• **EXCERPT**:
==*==

A collaborative-filtering and content-based recommender system for both explicit and implicit datasets.
Project description
LibRecommender
Overview
LibRecommender is an easy-to-use recommender system focused on end-to-end recommendation. The main features are:
- Implemented a number of popular recommendation algorithms such as SVD++, DeepFM, BPR etc, see full algorithm list.
- A hybrid recommender system, which allows user to use either collaborative-filtering or content-based features or both. New features can be added on the fly.
- Low memory usage, automatically convert categorical and multi-value categorical features to sparse representation.
- Support training for both explicit and implicit datasets, and negative sampling can be used for implicit dataset.
- Making use of Cython or Tensorflow for high-speed model training.
- Provide end-to-end workflow, i.e. data handling / preprocessing -> model training -> evaluate -> serving.
- Support cold-start prediction and recommendation.
- Provide unified and friendly API for all algorithms. Easy to retrain model with new users/items.
Usage
pure collaborative-filtering example :
import numpy as np
import pandas as pd
from libreco.data import random_split, DatasetPure
from libreco.algorithms import SVDpp # pure data, algorithm SVD++
from libreco.evaluation import evaluate
data = pd.read_csv("examples/sample_data/sample_movielens_rating.dat", sep="::",
names=["user", "item", "label", "time"])
# split whole data into three folds for training, evaluating and testing
train_data, eval_data, test_data = random_split(data, multi_ratios=[0.8, 0.1, 0.1])
train_data, data_info = DatasetPure.build_trainset(train_data)
eval_data = DatasetPure.build_evalset(eval_data)
test_data = DatasetPure.build_testset(test_data)
print(data_info) # n_users: 5894, n_items: 3253, data sparsity: 0.4172 %
svdpp = SVDpp(task="rating", data_info=data_info, embed_size=16, n_epochs=3, lr=0.001,
reg=None, batch_size=256)
# monitor metrics on eval_data during training
svdpp.fit(train_data, verbose=2, eval_data=eval_data, metrics=["rmse", "mae", "r2"])
# do final evaluation on test data
print("evaluate_result: ", evaluate(model=svdpp, data=test_data,
metrics=["rmse", "mae"]))
# predict preference of user 2211 to item 110
print("prediction: ", svdpp.predict(user=2211, item=110))
# recommend 7 items for user 2211
print("recommendation: ", svdpp.recommend_user(user=2211, n_rec=7))
# cold-start prediction
print("cold prediction: ", svdpp.predict(user="ccc", item="not item",
cold_start="average"))
# cold-start recommendation
print("cold recommendation: ", svdpp.recommend_user(user="are we good?",
n_rec=7,
cold_start="popular"))
include features example :
import numpy as np
import pandas as pd
from libreco.data import split_by_ratio_chrono, DatasetFeat
from libreco.algorithms import YouTubeRanking # feat data, algorithm YouTubeRanking
data = pd.read_csv("examples/sample_data/sample_movielens_merged.csv", sep=",", header=0)

==*==

• **JOB A**:
Copy the rows verbatim, starting at the first row and ending with the line containing "Does the chart contain stacked bars?", including both of those lines.

Extracted rows
==*==

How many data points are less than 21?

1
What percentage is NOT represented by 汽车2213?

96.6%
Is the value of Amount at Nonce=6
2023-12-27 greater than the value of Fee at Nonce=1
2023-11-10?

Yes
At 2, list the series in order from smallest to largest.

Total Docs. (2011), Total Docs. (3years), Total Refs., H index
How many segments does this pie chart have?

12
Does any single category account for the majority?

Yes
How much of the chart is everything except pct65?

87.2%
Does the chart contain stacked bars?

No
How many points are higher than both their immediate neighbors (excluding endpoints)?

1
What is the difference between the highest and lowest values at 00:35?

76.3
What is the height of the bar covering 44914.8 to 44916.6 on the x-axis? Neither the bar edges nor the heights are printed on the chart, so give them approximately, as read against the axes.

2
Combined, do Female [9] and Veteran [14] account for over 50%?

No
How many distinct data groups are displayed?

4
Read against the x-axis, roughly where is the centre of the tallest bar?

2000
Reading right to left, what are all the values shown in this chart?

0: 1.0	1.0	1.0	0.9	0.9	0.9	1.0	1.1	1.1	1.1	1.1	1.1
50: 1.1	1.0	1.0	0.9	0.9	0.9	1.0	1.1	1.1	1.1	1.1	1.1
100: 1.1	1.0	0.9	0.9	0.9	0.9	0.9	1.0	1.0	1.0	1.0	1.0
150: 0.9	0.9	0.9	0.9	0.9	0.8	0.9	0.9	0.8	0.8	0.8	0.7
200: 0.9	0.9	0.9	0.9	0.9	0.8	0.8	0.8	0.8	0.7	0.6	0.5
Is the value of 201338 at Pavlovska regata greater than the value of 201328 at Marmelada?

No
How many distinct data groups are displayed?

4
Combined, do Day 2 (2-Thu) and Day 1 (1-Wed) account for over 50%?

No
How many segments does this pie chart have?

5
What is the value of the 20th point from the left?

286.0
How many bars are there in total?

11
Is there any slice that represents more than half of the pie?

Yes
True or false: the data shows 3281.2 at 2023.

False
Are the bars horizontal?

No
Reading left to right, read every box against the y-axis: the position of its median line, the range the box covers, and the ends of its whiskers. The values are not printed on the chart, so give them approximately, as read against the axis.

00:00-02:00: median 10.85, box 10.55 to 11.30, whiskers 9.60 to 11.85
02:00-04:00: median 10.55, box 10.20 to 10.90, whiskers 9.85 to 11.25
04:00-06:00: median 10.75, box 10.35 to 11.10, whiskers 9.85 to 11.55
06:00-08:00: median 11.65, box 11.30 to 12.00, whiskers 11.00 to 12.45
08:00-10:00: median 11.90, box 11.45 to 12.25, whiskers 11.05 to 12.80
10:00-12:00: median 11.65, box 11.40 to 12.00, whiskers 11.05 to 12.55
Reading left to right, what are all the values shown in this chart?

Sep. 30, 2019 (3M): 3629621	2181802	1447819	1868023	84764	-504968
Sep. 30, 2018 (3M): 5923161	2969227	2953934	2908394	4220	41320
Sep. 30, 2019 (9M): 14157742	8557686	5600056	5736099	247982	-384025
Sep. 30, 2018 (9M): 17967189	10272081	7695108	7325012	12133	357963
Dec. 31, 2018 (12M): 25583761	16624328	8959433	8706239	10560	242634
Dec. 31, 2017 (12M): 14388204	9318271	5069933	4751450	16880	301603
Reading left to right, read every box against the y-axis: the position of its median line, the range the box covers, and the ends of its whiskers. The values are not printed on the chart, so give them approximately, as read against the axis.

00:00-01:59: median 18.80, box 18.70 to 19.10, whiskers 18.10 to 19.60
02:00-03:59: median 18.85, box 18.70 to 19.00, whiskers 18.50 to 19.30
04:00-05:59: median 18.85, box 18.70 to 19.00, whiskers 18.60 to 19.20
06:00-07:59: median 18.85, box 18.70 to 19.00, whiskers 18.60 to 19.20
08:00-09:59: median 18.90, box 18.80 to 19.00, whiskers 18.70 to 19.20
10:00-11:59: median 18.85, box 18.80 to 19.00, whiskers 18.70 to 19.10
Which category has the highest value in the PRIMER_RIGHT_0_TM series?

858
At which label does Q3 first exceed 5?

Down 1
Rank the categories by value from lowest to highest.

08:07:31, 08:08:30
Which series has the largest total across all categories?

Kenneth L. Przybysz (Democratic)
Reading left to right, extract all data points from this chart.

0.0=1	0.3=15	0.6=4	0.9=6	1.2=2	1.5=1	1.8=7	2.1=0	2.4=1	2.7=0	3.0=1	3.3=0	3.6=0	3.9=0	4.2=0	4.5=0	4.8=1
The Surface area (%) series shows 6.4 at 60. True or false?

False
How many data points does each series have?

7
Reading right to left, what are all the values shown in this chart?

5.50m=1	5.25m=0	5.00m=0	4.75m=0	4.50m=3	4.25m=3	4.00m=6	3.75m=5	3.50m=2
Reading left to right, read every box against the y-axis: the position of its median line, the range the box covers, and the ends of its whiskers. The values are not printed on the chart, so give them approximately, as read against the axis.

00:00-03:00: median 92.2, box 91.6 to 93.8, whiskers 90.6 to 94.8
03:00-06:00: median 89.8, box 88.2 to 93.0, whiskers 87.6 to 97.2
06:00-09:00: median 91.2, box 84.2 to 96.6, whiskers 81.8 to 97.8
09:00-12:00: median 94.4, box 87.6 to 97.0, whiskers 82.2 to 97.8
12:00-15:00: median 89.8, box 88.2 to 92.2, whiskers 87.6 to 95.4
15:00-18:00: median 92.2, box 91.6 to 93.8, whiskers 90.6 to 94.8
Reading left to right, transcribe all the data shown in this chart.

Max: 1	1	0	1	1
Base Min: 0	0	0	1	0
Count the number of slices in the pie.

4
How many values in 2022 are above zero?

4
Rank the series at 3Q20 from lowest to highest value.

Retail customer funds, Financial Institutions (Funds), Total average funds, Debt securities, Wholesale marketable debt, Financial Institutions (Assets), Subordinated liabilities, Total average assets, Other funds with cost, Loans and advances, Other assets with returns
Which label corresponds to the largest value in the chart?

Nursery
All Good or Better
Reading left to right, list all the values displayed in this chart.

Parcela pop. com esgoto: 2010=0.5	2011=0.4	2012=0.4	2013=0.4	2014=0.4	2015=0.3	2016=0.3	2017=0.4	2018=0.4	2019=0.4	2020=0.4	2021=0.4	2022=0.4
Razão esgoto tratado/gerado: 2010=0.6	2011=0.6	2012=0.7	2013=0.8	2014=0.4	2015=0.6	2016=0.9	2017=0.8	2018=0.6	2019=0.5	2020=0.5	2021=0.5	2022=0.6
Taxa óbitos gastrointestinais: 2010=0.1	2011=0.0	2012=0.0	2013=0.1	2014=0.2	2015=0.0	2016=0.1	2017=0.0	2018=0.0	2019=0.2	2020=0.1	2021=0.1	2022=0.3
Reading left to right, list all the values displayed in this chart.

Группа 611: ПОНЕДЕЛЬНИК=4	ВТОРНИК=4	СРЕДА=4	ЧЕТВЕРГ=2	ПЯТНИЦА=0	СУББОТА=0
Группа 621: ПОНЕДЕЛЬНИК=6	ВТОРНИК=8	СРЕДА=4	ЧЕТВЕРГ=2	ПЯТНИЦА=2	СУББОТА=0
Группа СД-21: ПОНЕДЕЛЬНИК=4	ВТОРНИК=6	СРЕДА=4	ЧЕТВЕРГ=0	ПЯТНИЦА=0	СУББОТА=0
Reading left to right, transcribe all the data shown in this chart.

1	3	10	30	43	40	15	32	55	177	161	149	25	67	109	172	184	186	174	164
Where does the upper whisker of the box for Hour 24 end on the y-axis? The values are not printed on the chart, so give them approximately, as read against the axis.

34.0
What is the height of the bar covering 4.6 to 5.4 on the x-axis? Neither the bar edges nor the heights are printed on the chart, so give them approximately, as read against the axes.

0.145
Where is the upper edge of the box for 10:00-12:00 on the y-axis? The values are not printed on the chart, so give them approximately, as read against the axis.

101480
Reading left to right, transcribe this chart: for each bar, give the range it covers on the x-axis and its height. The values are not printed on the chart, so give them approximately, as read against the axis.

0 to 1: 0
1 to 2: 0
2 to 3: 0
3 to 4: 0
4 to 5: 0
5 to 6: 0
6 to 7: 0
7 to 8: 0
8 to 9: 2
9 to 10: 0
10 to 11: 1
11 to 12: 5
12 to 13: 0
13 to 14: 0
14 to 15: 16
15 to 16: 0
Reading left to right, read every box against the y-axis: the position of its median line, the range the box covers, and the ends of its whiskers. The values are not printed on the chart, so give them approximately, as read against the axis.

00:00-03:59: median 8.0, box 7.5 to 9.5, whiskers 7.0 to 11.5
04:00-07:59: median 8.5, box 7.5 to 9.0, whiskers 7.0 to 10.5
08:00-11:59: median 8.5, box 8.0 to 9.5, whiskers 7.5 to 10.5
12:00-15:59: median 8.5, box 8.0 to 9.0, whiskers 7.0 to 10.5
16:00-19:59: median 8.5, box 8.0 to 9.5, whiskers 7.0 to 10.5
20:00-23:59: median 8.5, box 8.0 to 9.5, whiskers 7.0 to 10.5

==*==

• **JOB B**:
According to the LibRecommender description, what does the library use for high-speed model training?

• **ANSWER A**:
How many data points are less than 21?

1
What percentage is NOT represented by 汽车2213?

96.6%
Is the value of Amount at Nonce=6
2023-12-27 greater than the value of Fee at Nonce=1
2023-11-10?

Yes
At 2, list the series in order from smallest to largest.

Total Docs. (2011), Total Docs. (3years), Total Refs., H index
How many segments does this pie chart have?

12
Does any single category account for the majority?

Yes
How much of the chart is everything except pct65?

87.2%
Does the chart contain stacked bars?

• **ANSWER B**:
Cython or Tensorflow.